The Tory veteran resigned on Wednesday evening, admitting that his behaviour had "fallen below the high standards required" in the role.

The resignation leaves the Prime Minister facing a reshuffle and deprives her of one of her most experienced and trusted colleagues.

Sir Michael's shock announcement came after it emerged he had repeatedly put his hand on a journalist's knee until she threatened to punch him at a dinner in 2002.

His name had also appeared on the unverified list of sexual misconduct allegations which has been circulating in Westminster and on social media.

In his resignation letter to the Prime Minister, Sir Michael said: "A number of allegations have surfaced about MPs in recent days, including some about my previous conduct.

"Many of these have been false but I accept that in the past I have fallen below the high standards that we require of the armed forces that I have the honour to represent."

Asked whether he was worried that there would be further revelations about his behaviour, Sir Michael told the BBC: "The culture has changed over the years, what might have been acceptable 15, 10 years ago is clearly not acceptable now.

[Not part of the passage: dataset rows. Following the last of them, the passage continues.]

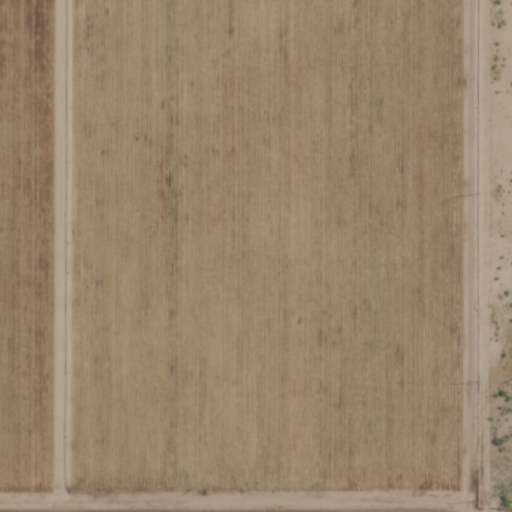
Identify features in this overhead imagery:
crop: (26, 246)
crop: (265, 246)
road: (59, 250)
road: (466, 256)
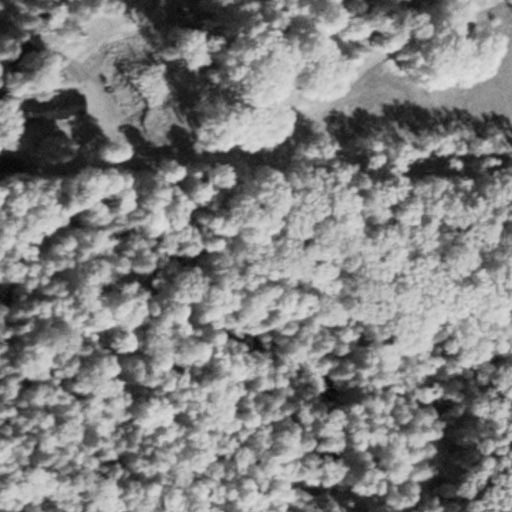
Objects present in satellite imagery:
building: (33, 110)
road: (285, 137)
building: (7, 165)
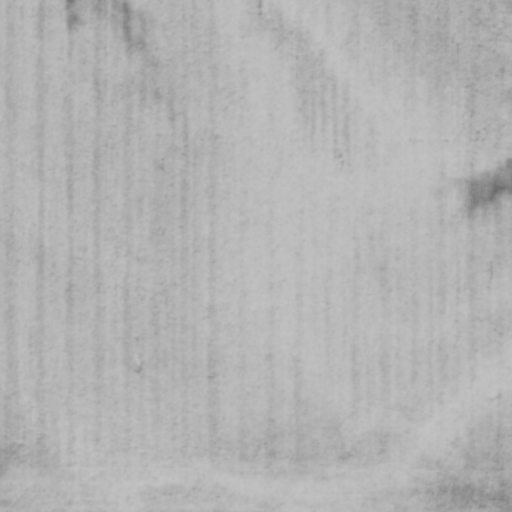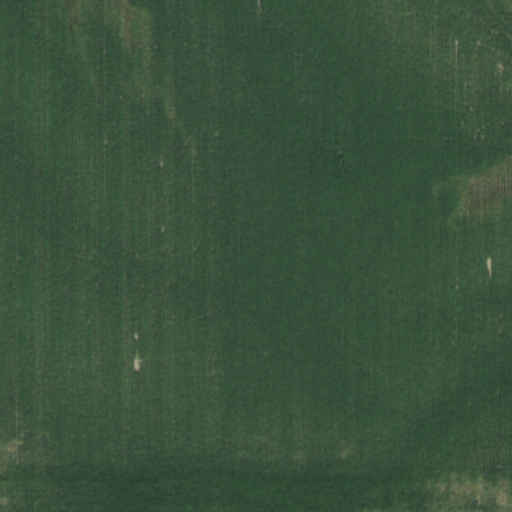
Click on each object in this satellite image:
crop: (256, 256)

"Parliament now has to look at itself and the Prime Minister has made very clear that conduct needs to be improved and we need to protect the staff of Westminster against any particular allegations of harassment."

The 2002 Tory party conference incident involved radio host Julia Hartley-Brewer, who reacted with shock to the resignation.

"If this is over kneegate, him touching my knee 15 years ago and me not having any issue with it today, this is the most insane, absurd and ridiculous resignation of a Cabinet minister ever," she told Sky News.

When allegations of sexual misconduct first began circulating last week, ministers were warned by Downing Street that "serious action" would be taken by Mrs May where necessary.

Sir Michael's resignation will fuel speculation that other ministers could also be forced out as a result of the scandal.

The Prime Minister will hold crisis talks with other Westminster leaders on Monday to discuss plans for tackling sexual abuse and harassment.

She said MPs from all parties are "deeply concerned" about allegations that have emerged in recent days as she invited political counterparts to talks on setting up a new "transparent, independent" grievance procedure.

"We have a duty to ensure that everyone coming here to contribute to public life is treated with respect," she told MPs at Prime Minister's Questions.

Mrs May pulled out of an appearance at the Spectator magazine's Parliamentarian of the Year awards to deal with Sir Michael's resignation.

Shadow home secretary Diane Abbott, who attended the event, said she had "no comment" on Sir Michael but added it was "inevitable" that more allegations would emerge.

"I think the Government's in quite a precarious position," she said as she left the ceremony.
Liberal Democrat leader Sir Vince Cable said he was surprised and saddened by former Cabinet colleague Sir Michael's resignation and speculated that "there must be more" than the "fairly minor" incident with Ms Hartley-Brewer.

"It's unfortunate, he's obviously a very capable guy, we worked together in the coalition, it was comfortable, we came from opposite positions politically but we worked together very effectively.

"So I'm surprised and a bit saddened he's been forced out, none of us understands the underlying reasons."